I enjoyed The Sentinels of Andersonville very much. Groot is a skilled, award-winning author who wins praise from almost every quarter, including a Pulitzer Prize winner, and is one of authors whose books I buy as soon as I see the name on the cover. I expected good things, and I got them. I smiled, I laughed, I fought back tears. And perhaps more important, it made me wonder what I should not be looking away from and what I can do about it. Yes, I'm afraid this book will do that to you.

My review of Tracy Groot's Madman

Tracy Groot's website

Review: The Name of the Wind

Patrick Rothfuss broke onto the fantasy scene with a big splash several years ago with blurbs from some of the biggest names adorning the back cover of his debut novel The Name of the Wind. His latest, The Slow Regard of Silent Things, a sort of aside in the series, featuring one of the secondary characters as the protagonist, was released just a few weeks ago. In its honor, I am casting my eye back to the beginning of the series.

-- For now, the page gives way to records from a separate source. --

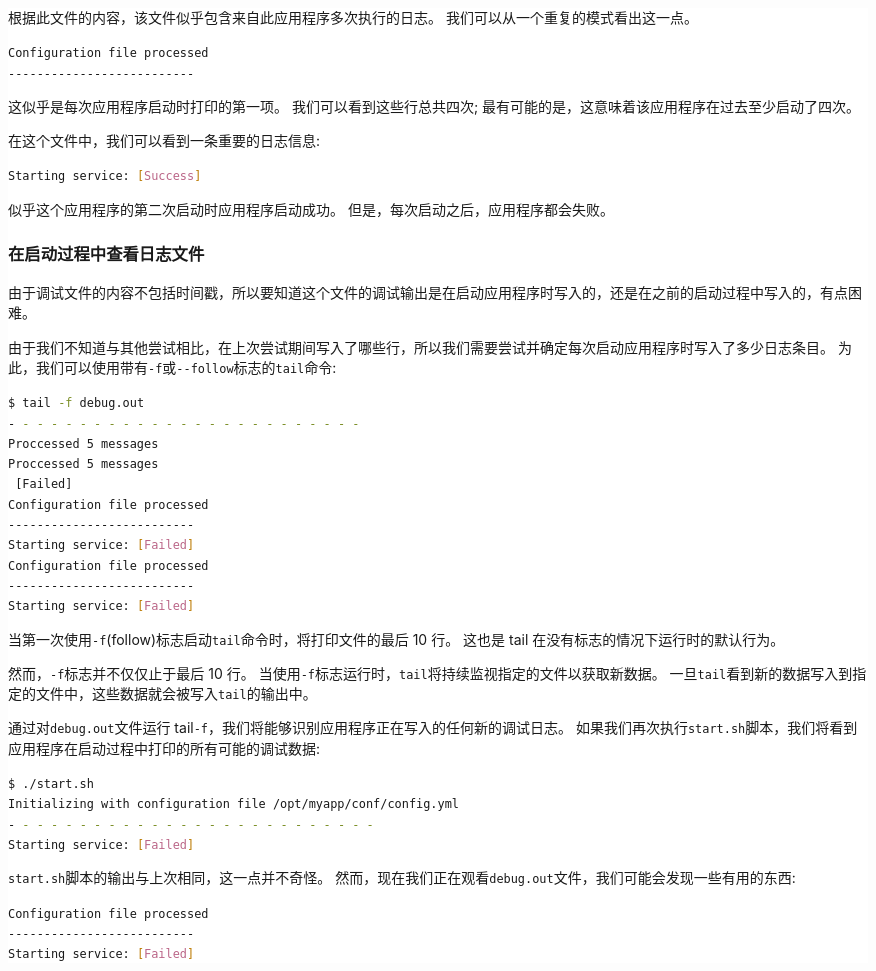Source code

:根据此文件的内容，该文件似乎包含来自此应用程序多次执行的日志。 我们可以从一个重复的模式看出这一点。

```sh
Configuration file processed
--------------------------

```

这似乎是每次应用程序启动时打印的第一项。 我们可以看到这些行总共四次; 最有可能的是，这意味着该应用程序在过去至少启动了四次。

在这个文件中，我们可以看到一条重要的日志信息:

```sh
Starting service: [Success]

```

似乎这个应用程序的第二次启动时应用程序启动成功。 但是，每次启动之后，应用程序都会失败。

### 在启动过程中查看日志文件

由于调试文件的内容不包括时间戳，所以要知道这个文件的调试输出是在启动应用程序时写入的，还是在之前的启动过程中写入的，有点困难。

由于我们不知道与其他尝试相比，在上次尝试期间写入了哪些行，所以我们需要尝试并确定每次启动应用程序时写入了多少日志条目。 为此，我们可以使用带有`-f`或`--follow`标志的`tail`命令:

```sh
$ tail -f debug.out 
- - - - - - - - - - - - - - - - - - - - - - - - - 
Proccessed 5 messages
Proccessed 5 messages
 [Failed]
Configuration file processed
--------------------------
Starting service: [Failed]
Configuration file processed
--------------------------
Starting service: [Failed]

```

当第一次使用`-f`(follow)标志启动`tail`命令时，将打印文件的最后 10 行。 这也是 tail 在没有标志的情况下运行时的默认行为。

然而，`-f`标志并不仅仅止于最后 10 行。 当使用`-f`标志运行时，`tail`将持续监视指定的文件以获取新数据。 一旦`tail`看到新的数据写入到指定的文件中，这些数据就会被写入`tail`的输出中。

通过对`debug.out`文件运行 tail`-f`，我们将能够识别应用程序正在写入的任何新的调试日志。 如果我们再次执行`start.sh`脚本，我们将看到应用程序在启动过程中打印的所有可能的调试数据:

```sh
$ ./start.sh 
Initializing with configuration file /opt/myapp/conf/config.yml
- - - - - - - - - - - - - - - - - - - - - - - - - -
Starting service: [Failed]

```

`start.sh`脚本的输出与上次相同，这一点并不奇怪。 然而，现在我们正在观看`debug.out`文件，我们可能会发现一些有用的东西:

```sh
Configuration file processed
--------------------------
Starting service: [Failed]

```
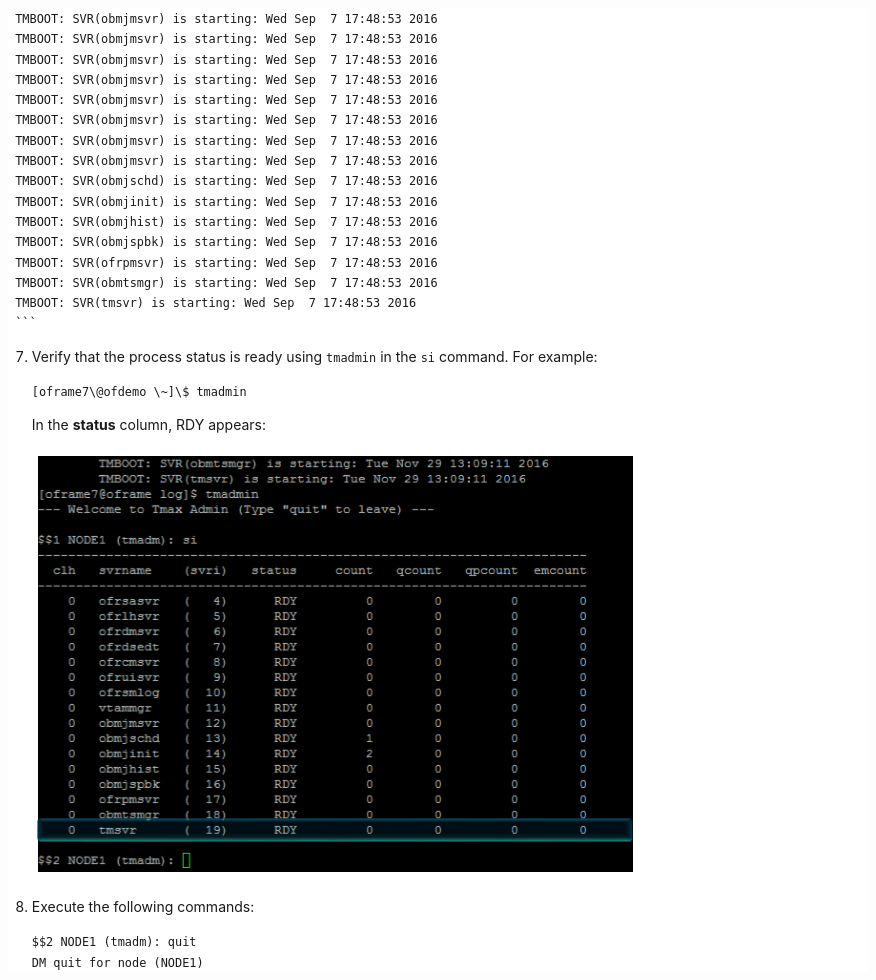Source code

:      TMBOOT: SVR(obmjmsvr) is starting: Wed Sep  7 17:48:53 2016 
     TMBOOT: SVR(obmjmsvr) is starting: Wed Sep  7 17:48:53 2016 
     TMBOOT: SVR(obmjmsvr) is starting: Wed Sep  7 17:48:53 2016 
     TMBOOT: SVR(obmjmsvr) is starting: Wed Sep  7 17:48:53 2016 
     TMBOOT: SVR(obmjmsvr) is starting: Wed Sep  7 17:48:53 2016 
     TMBOOT: SVR(obmjmsvr) is starting: Wed Sep  7 17:48:53 2016 
     TMBOOT: SVR(obmjmsvr) is starting: Wed Sep  7 17:48:53 2016 
     TMBOOT: SVR(obmjmsvr) is starting: Wed Sep  7 17:48:53 2016 
     TMBOOT: SVR(obmjschd) is starting: Wed Sep  7 17:48:53 2016 
     TMBOOT: SVR(obmjinit) is starting: Wed Sep  7 17:48:53 2016 
     TMBOOT: SVR(obmjhist) is starting: Wed Sep  7 17:48:53 2016 
     TMBOOT: SVR(obmjspbk) is starting: Wed Sep  7 17:48:53 2016 
     TMBOOT: SVR(ofrpmsvr) is starting: Wed Sep  7 17:48:53 2016 
     TMBOOT: SVR(obmtsmgr) is starting: Wed Sep  7 17:48:53 2016 
     TMBOOT: SVR(tmsvr) is starting: Wed Sep  7 17:48:53 2016
     ```

7. Verify that the process status is ready using `tmadmin` in the `si` command. For example:

     ```
     [oframe7\@ofdemo \~]\$ tmadmin
     ```

     In the **status** column, RDY appears:

    ![RDY in the status column](media/tmboot-02.png)

8. Execute the following commands:

     ```
     $$2 NODE1 (tmadm): quit 
     DM quit for node (NODE1)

The Name of the Wind is a brick: my book club version weighs in at 662 pages. A seemingly innocuous innkeeper turns out to be much more and he begins telling his life story to a scribe who has seen through his alibi. "Begins" is an important word here. This is the first of a series, and we have a long way yet to go through the remarkable life of Kvothe. "Real-life" events do intrude on his narrative occasionally, so there are passages in the third person, but most of the book is in the first person.

Let me start by saying that Rothfuss can write. Sometimes poetic, sometimes just nice, clear narrative, his prose contains not a single awkward sentence. (OK, so there's one...) He obviously knows his craft and I'm willing to bet is a musician. Apart from the importance of music in the story, the kind of flow that he establishes with his language usually comes from someone with a fine ear and a keen sense of rhythm.

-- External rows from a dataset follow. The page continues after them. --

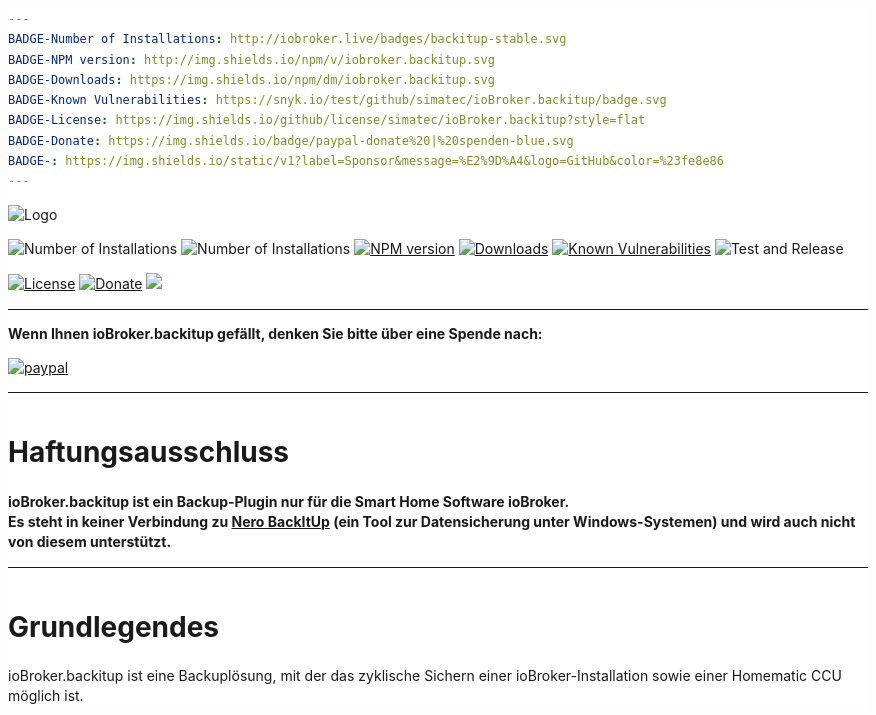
 ```yaml
---
BADGE-Number of Installations: http://iobroker.live/badges/backitup-stable.svg
BADGE-NPM version: http://img.shields.io/npm/v/iobroker.backitup.svg
BADGE-Downloads: https://img.shields.io/npm/dm/iobroker.backitup.svg
BADGE-Known Vulnerabilities: https://snyk.io/test/github/simatec/ioBroker.backitup/badge.svg
BADGE-License: https://img.shields.io/github/license/simatec/ioBroker.backitup?style=flat
BADGE-Donate: https://img.shields.io/badge/paypal-donate%20|%20spenden-blue.svg
BADGE-: https://img.shields.io/static/v1?label=Sponsor&message=%E2%9D%A4&logo=GitHub&color=%23fe8e86
---
```

![Logo](https://github.com/simatec/ioBroker.backitup/blob/master/docs/de/img/backitup.png)

![Number of Installations](http://iobroker.live/badges/backitup-installed.svg)
![Number of Installations](http://iobroker.live/badges/backitup-stable.svg)
[![NPM version](http://img.shields.io/npm/v/iobroker.backitup.svg)](https://www.npmjs.com/package/iobroker.backitup)
[![Downloads](https://img.shields.io/npm/dm/iobroker.backitup.svg)](https://www.npmjs.com/package/iobroker.backitup)
[![Known Vulnerabilities](https://snyk.io/test/github/simatec/ioBroker.backitup/badge.svg)](https://snyk.io/test/github/simatec/ioBroker.backitup)
![Test and Release](https://github.com/simatec/ioBroker.backitup/workflows/Test%20and%20Release/badge.svg)

[![License](https://img.shields.io/github/license/simatec/ioBroker.backitup?style=flat)](https://github.com/simatec/ioBroker.backitup/blob/master/LICENSE)
[![Donate](https://img.shields.io/badge/paypal-donate%20|%20spenden-blue.svg)](https://paypal.me/mk1676)
[![](https://img.shields.io/static/v1?label=Sponsor&message=%E2%9D%A4&logo=GitHub&color=%23fe8e86)](https://github.com/sponsors/simatec)

**************************************************************************************************************

**Wenn Ihnen ioBroker.backitup gefällt, denken Sie bitte über eine Spende nach:**
  
[![paypal](https://www.paypalobjects.com/en_US/DK/i/btn/btn_donateCC_LG.gif)](https://paypal.me/mk1676)


**************************************************************************************************************

# Haftungsausschluss
**ioBroker.backitup ist ein Backup-Plugin nur für die Smart Home Software ioBroker.**<br>
**Es steht in keiner Verbindung zu [Nero BackItUp](https://www.nero.com/deu/products/nero-backitup/?vlang=de) (ein Tool zur Datensicherung unter Windows-Systemen) und wird auch nicht von diesem unterstützt.**

**************************************************************************************************************

# Grundlegendes
ioBroker.backitup ist eine Backuplösung, mit der das zyklische Sichern einer ioBroker-Installation sowie einer Homematic CCU möglich ist.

Rothfuss makes you feel like you know Kvothe, and while he may be the hero of the story and exceptionally intelligent, he is quite capable of showing an appalling lack of wisdom, at least in his teen years, which are the main focus of this book. Even exceptionally bright people are not necessarily gifted with wisdom, which usually has to be earned the hard way, and Kvothe has an abnormally difficult time with it.

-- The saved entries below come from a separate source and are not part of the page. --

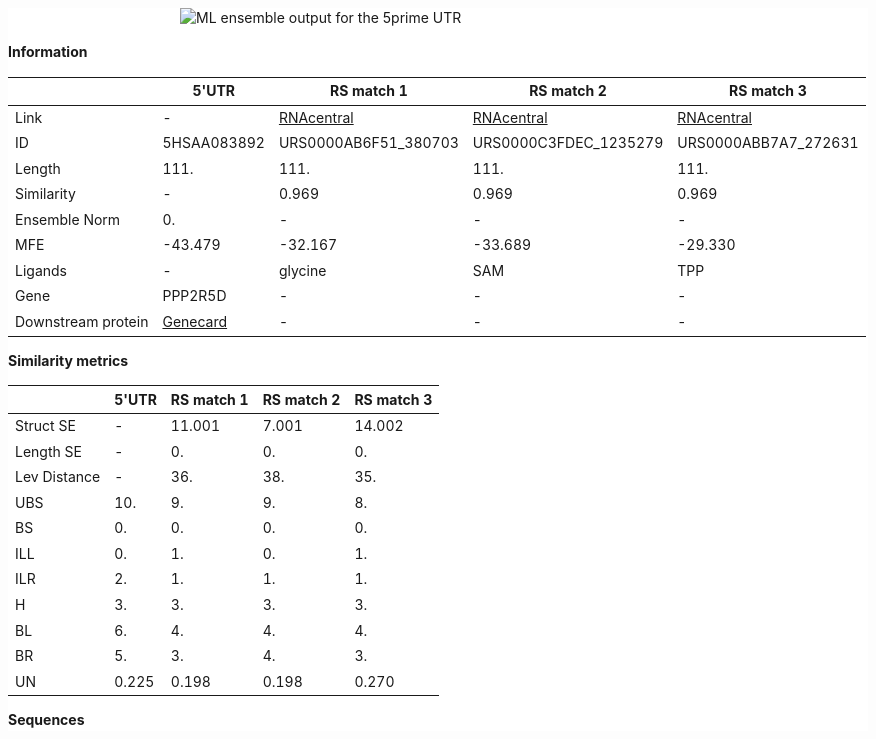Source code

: <div class="row">
    <div class="column_center">
        <span title="Normalized ensemble output probabilities for each classifier, green highlights represent classifiers that are above a non-normalized 0.95 output threshold (selected as RS)."><img src="../../alns/ens/ens_934.png" alt="ML ensemble output for the 5prime UTR" style="width:60%; display:block; margin-left:auto; margin-right:auto;"></span>
    </div>
</div>


**Information**

| | 5'UTR       | RS match 1   | RS match 2  | RS match 3 |
| ---- | ----------- | ----------- | ----------- | ----------- |
| <span title="Link to the sequence source">Link</span> | -  | <a href="https://rnacentral.org/rna/URS0000AB6F51/380703" target="_blank" rel="noopener noreferrer">RNAcentral</a>     |<a href="https://rnacentral.org/rna/URS0000C3FDEC/1235279" target="_blank" rel="noopener noreferrer">RNAcentral</a>  | <a href="https://rnacentral.org/rna/URS0000ABB7A7/272631" target="_blank" rel="noopener noreferrer">RNAcentral</a>   |
| <span title="ID within respective databases">ID</span>  | 5HSAA083892     | URS0000AB6F51_380703     | URS0000C3FDEC_1235279     | URS0000ABB7A7_272631     |
| <span title="Length of the sequence in question">Length</span>  | 111.     |  111.    | 111.   |  111.    |
| <span title="Similarity score calculated from all similarity metrics">Similarity</span>  | - | 0.969 | 0.969 | 0.969 |
| <span title="Ensemble classification via all 19 ML classifiers">Ensemble Norm</span>  | 0. | - | - | - |
| <span title="Nupack Mean Free Energy of the secondary structure">MFE</span>  | -43.479 | -32.167 | -33.689 | -29.330 |
| <span title="Reported Ligand match on RNAcentral or via RFAM">Ligands</span>  | - | glycine | SAM | TPP |
| <span title="Homo Sapiens gene abbreviation">Gene</span>  | PPP2R5D | - | - | - |
| <span title="Link to the sequence source">Downstream protein</span>  | <a href="https://www.genecards.org/cgi-bin/carddisp.pl?gene=PPP2R5D" target="_blank" rel="noopener noreferrer"> Genecard </a>   |    -    | -  | - |


**Similarity metrics**

| | 5'UTR       | RS match 1   | RS match 2  | RS match 3 |
| ---- | ----------- | ----------- | ----------- | ----------- |
| <span title="Structural feature squared error">Struct SE</span> | - | 11.001 | 7.001 | 14.002 |
| <span title="Length difference squared error">Length SE</span> | - | 0. | 0. | 0. |
| <span title="Edit distance of both dot structures">Lev Distance</span> | - | 36. | 38. | 35. |
| <span title="Unbranched stack count">UBS</span>| 10. | 9. | 9. | 8. |
| <span title="Branched stack counts">BS</span> | 0. | 0. | 0. | 0. |
| <span title="Inner loop left count">ILL</span> | 0. | 1. | 0. | 1. |
| <span title="Inner loop right count">ILR</span> | 2. | 1. | 1. | 1. |
| <span title="Hairpin counts">H</span> | 3. | 3. | 3. | 3. |
| <span title="Bulges left count">BL</span> | 6. | 4. | 4. | 4. |
| <span title="Bulges right count">BR</span> | 5. | 3. | 4. | 3. |
| <span title="Unpaired nucleotide %">UN</span> | 0.225 | 0.198 | 0.198 | 0.270 |

**Sequences**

World building is always an important element in a fantasy book. Finding out what is different, what is similar to the real world is always part of the fun. Rothfuss has blended science and magic seamlessly in this story, which I found very entertaining. He also doesn't burden the text with excessive description, but usually provides enough detail so you feel rooted in his world.

Having said all that, the book is too long. Seriously. I have absolutely nothing against long books, but this one lost momentum in the middle. Something is always happening, but there just wasn't enough forward movement. I'm the kind of person who gets lost in a book and have read all through the night more than once. This one became all too easy to put down. If you like reading a book in small pieces and really savoring the texture, this might not be a disadvantage for you, but I really wanted the pace to pick up more than once. It does, eventually, but you've got to be patient. Or find the gazillion ways a child prodigy can get himself into trouble entertaining in its own right.

The book gets a little dark occasionally. Kvothe spends several years living on the streets in a port city, for example, and it's not pretty. He learns to lie and steal with proficiency and some pretty nasty things go on. I didn't find it excessive even though I'm not a fan of grit for its own sake. The nasty bits are pretty much necessary and not described in overwrought detail, but if you're a very tender soul, you might want to look elsewhere.

A minor irritant for me was the fact that Kvothe has flame-red hair and green eyes that change color with his mood. Why Rothfuss would want to lift an overworked trope from pulp romance is beyond me. Granted, he handled it pretty well, but still...

This one doesn't quite qualify as Gourmet Reading, primarily because of the bloat around the midsection. But Rothfuss is still a fine writer, and those who enjoy a slow meander in an exotic world will find little to complain about.